Le Saint Suaire de Cadouin
Suaire d'honneur de Notre-Seigneur
Résumé
Le Saint Suaire de Cadouin est une relique de la Passion ayant enveloppé la tête de Jésus-Christ. Rapporté d'Antioche par un prêtre périgourdin après la première croisade, il fut déposé à l'abbaye de Cadouin en 1117. Il a survécu miraculeusement au feu et aux profanations révolutionnaires.
Biographie
LE SAINT SUAIRE DE CADOUIN,
AU DIOCÈSE DE PÉRIGUEUX
Le Périgord possède depuis plusieurs siècles une vénérable Relique dans l'église abbatiale de Cadouin ; c'est un des suaires qui ont enveloppé le corps de Notre-Seigneur Jésus-Christ dans son tombeau. On sait par l'Évangile qu'il y a eu plusieurs linges ou suaires qui servirent à l'ensevelissement du Sauveur.
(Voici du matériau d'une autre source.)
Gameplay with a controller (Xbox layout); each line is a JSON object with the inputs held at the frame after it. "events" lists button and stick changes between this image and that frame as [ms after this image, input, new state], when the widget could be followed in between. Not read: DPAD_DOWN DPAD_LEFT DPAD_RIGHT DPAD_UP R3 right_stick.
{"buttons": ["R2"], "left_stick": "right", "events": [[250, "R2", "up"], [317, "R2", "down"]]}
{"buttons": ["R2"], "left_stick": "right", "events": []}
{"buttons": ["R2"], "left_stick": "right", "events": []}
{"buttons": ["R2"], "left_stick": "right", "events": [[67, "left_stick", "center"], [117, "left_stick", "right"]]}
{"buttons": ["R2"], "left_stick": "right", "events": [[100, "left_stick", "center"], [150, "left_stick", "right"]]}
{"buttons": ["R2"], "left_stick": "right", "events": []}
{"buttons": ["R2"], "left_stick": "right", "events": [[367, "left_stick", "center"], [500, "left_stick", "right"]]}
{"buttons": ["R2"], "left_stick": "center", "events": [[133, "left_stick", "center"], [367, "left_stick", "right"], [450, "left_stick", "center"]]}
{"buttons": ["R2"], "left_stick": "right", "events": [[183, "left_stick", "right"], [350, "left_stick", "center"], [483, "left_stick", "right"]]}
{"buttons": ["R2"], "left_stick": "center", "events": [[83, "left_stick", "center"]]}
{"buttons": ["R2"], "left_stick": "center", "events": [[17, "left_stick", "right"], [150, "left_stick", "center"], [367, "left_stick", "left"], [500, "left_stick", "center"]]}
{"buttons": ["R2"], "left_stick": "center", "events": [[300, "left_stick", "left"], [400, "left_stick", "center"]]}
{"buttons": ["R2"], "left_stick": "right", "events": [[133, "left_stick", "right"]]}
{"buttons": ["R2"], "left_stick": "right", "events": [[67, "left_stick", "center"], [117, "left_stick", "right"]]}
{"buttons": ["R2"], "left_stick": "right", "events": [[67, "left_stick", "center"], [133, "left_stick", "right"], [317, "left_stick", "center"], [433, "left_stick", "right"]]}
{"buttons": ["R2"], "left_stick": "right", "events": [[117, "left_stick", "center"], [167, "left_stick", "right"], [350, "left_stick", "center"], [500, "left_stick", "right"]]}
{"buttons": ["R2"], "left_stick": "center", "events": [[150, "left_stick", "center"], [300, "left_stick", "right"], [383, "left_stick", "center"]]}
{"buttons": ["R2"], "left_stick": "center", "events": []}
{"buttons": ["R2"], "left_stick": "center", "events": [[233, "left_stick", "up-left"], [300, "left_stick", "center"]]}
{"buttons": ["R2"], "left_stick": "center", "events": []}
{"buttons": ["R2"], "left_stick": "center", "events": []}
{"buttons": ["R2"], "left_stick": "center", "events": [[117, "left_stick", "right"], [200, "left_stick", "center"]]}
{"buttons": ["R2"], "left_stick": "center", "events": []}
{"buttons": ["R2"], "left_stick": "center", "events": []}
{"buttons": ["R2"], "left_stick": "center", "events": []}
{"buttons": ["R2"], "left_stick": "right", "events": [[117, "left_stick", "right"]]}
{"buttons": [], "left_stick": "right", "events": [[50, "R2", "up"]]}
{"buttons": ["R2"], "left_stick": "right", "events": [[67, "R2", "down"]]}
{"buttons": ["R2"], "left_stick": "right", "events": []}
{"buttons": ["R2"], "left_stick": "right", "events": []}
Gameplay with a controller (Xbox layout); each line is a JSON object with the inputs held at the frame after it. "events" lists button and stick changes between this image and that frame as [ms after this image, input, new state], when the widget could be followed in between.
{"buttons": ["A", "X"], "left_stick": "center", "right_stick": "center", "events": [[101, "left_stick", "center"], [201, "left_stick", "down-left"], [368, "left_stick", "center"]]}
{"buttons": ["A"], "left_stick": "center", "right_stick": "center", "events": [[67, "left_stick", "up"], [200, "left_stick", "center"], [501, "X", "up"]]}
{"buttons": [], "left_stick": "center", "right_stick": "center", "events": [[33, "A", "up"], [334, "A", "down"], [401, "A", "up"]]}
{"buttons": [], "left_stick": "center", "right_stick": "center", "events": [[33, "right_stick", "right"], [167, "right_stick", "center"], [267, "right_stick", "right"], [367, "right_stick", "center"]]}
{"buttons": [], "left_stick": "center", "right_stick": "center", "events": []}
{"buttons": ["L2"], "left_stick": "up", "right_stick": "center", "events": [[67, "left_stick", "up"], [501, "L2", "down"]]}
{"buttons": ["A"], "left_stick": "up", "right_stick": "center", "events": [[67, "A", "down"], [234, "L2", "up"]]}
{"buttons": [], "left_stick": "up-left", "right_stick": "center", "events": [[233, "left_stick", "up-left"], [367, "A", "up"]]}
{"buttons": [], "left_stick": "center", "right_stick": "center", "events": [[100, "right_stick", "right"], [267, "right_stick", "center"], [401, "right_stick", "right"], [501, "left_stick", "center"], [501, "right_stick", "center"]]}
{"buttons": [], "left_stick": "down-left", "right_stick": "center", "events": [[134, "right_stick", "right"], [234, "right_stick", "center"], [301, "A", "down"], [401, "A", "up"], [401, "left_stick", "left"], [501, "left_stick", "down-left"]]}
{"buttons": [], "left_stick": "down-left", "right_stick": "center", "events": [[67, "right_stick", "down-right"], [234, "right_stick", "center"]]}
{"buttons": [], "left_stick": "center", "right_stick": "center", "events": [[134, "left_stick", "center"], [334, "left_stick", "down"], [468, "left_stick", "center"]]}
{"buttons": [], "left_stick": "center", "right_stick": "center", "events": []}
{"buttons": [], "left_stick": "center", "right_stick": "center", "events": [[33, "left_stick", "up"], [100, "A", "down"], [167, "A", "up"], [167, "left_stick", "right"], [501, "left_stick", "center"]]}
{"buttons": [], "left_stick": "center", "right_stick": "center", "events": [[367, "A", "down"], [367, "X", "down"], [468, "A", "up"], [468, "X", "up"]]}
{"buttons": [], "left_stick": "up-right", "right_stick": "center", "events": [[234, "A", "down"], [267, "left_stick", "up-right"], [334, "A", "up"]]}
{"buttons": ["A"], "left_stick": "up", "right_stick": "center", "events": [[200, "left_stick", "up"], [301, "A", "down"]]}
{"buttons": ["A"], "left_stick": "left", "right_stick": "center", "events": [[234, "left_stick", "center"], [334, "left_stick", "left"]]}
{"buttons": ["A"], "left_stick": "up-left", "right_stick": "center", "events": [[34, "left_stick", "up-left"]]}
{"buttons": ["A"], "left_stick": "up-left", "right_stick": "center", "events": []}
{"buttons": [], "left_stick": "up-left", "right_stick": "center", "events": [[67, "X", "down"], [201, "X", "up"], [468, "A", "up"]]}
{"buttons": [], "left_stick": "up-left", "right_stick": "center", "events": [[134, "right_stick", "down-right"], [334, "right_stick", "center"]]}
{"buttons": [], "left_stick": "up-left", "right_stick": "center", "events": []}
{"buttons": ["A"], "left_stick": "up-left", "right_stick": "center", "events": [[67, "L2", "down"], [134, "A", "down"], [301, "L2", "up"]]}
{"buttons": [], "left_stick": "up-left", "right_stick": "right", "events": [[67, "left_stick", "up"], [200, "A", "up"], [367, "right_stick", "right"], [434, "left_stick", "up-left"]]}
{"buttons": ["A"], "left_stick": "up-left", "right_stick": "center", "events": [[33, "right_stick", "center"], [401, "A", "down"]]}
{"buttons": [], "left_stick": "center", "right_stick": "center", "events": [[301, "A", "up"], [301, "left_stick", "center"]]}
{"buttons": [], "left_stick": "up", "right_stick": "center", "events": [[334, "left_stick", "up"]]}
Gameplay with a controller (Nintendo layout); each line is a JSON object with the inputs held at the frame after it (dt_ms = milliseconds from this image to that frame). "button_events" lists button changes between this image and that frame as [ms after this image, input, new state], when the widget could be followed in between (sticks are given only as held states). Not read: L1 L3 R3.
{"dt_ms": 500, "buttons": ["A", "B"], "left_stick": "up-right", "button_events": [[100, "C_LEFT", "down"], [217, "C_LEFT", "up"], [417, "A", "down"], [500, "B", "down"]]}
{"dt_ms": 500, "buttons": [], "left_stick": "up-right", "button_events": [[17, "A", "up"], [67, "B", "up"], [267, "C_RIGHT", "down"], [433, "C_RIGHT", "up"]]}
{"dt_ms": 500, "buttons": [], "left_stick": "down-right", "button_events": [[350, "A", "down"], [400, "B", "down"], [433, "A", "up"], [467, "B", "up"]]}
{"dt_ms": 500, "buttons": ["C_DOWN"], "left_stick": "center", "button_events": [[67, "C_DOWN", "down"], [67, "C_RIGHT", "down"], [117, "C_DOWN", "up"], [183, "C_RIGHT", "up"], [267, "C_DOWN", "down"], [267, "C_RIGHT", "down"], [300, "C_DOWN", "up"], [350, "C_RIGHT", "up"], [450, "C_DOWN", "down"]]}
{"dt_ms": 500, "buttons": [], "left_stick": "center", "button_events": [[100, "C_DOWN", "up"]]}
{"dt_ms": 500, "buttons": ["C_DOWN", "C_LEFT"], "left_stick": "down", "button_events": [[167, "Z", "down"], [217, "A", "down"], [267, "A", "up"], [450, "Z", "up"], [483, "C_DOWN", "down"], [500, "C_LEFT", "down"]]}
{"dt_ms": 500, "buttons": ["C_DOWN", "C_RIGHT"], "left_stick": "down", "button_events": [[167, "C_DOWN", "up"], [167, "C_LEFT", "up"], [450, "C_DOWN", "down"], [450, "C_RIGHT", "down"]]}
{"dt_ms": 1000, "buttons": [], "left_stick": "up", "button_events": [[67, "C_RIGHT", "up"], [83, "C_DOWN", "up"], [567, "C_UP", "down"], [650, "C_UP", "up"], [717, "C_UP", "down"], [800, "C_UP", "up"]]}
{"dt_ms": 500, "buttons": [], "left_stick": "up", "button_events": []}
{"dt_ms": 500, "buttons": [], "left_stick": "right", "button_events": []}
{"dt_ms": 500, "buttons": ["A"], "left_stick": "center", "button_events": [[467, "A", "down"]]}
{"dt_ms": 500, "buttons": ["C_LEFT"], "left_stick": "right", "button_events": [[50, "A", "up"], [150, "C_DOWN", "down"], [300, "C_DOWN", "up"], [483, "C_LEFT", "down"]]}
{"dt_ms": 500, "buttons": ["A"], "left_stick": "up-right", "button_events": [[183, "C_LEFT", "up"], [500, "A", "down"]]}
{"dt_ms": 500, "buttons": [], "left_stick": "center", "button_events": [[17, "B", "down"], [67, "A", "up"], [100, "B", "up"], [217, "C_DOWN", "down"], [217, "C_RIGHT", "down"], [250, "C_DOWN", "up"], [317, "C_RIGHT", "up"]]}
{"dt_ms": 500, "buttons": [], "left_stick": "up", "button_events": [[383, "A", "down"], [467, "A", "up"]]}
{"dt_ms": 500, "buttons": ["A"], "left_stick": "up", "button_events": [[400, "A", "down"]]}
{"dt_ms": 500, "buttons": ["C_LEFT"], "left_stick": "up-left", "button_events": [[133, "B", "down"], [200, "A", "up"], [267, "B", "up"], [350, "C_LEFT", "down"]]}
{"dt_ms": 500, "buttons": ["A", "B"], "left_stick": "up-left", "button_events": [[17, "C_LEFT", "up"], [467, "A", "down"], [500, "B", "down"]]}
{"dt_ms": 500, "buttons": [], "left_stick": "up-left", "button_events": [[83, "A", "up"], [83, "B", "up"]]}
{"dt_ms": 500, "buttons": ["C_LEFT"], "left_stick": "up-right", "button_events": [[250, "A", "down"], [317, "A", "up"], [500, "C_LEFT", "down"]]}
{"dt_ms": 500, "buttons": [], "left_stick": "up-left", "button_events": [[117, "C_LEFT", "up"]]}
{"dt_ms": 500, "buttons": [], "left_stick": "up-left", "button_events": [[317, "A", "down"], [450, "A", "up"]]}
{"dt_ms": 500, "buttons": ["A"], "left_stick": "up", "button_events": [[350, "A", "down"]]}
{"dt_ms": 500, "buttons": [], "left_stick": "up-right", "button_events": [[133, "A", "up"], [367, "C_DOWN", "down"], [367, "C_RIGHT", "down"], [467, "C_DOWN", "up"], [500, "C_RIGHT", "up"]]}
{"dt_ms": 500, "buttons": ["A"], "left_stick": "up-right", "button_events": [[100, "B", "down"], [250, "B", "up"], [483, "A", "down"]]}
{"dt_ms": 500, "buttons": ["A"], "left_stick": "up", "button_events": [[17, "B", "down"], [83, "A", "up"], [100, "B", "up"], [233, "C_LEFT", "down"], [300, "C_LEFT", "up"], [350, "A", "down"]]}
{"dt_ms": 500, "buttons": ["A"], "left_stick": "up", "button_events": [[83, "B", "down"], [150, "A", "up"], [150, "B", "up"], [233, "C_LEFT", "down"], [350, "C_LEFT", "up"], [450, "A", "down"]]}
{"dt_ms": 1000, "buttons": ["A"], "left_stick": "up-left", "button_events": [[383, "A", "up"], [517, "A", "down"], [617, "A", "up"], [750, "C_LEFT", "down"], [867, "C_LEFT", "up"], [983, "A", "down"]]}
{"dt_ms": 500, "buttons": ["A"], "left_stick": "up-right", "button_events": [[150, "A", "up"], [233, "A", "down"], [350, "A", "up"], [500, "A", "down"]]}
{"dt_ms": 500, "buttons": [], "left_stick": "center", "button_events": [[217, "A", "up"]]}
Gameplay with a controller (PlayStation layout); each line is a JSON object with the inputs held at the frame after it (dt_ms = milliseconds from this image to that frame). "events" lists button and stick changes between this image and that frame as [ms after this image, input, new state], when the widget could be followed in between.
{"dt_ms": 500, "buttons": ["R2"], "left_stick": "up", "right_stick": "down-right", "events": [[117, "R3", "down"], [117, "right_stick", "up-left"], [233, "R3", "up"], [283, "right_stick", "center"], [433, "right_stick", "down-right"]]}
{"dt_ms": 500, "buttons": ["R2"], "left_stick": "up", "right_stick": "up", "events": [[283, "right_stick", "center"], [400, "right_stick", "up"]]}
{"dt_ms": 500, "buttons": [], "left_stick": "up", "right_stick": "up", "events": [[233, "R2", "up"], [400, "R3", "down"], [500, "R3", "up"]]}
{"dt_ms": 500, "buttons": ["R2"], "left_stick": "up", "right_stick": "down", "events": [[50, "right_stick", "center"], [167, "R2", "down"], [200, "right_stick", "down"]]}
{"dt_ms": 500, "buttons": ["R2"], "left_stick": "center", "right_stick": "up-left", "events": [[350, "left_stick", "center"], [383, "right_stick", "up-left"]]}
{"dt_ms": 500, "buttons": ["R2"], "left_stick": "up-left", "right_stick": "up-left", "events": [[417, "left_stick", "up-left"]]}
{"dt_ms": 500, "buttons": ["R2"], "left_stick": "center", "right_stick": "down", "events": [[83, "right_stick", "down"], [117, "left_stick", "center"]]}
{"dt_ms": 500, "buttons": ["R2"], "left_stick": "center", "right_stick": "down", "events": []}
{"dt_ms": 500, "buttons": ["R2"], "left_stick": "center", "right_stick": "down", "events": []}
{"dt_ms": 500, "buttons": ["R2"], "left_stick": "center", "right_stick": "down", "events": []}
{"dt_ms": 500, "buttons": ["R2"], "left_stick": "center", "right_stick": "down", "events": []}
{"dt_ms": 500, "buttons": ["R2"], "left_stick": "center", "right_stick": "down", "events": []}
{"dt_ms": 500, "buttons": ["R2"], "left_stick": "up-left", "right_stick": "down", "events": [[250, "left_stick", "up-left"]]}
Celui dont nous parlons était placé sur sa tête et couvrait immédiatement ses membres ; c'est un Suaire d'honneur, que, d'après la tradition, la Vierge Marie tissa elle-même de ses mains. Ceux qui l'ont vu de près ont admiré la finesse de ce tissu et la beauté particulière des deux bordures aux couleurs variées, qui sont un ouvrage oriental d'une très-grande délicatesse. Cette Relique est précieuse à l'égal de la vraie croix, des clous et de la couronne d'épines ; car elle a été teinte du sang de Jésus-Christ.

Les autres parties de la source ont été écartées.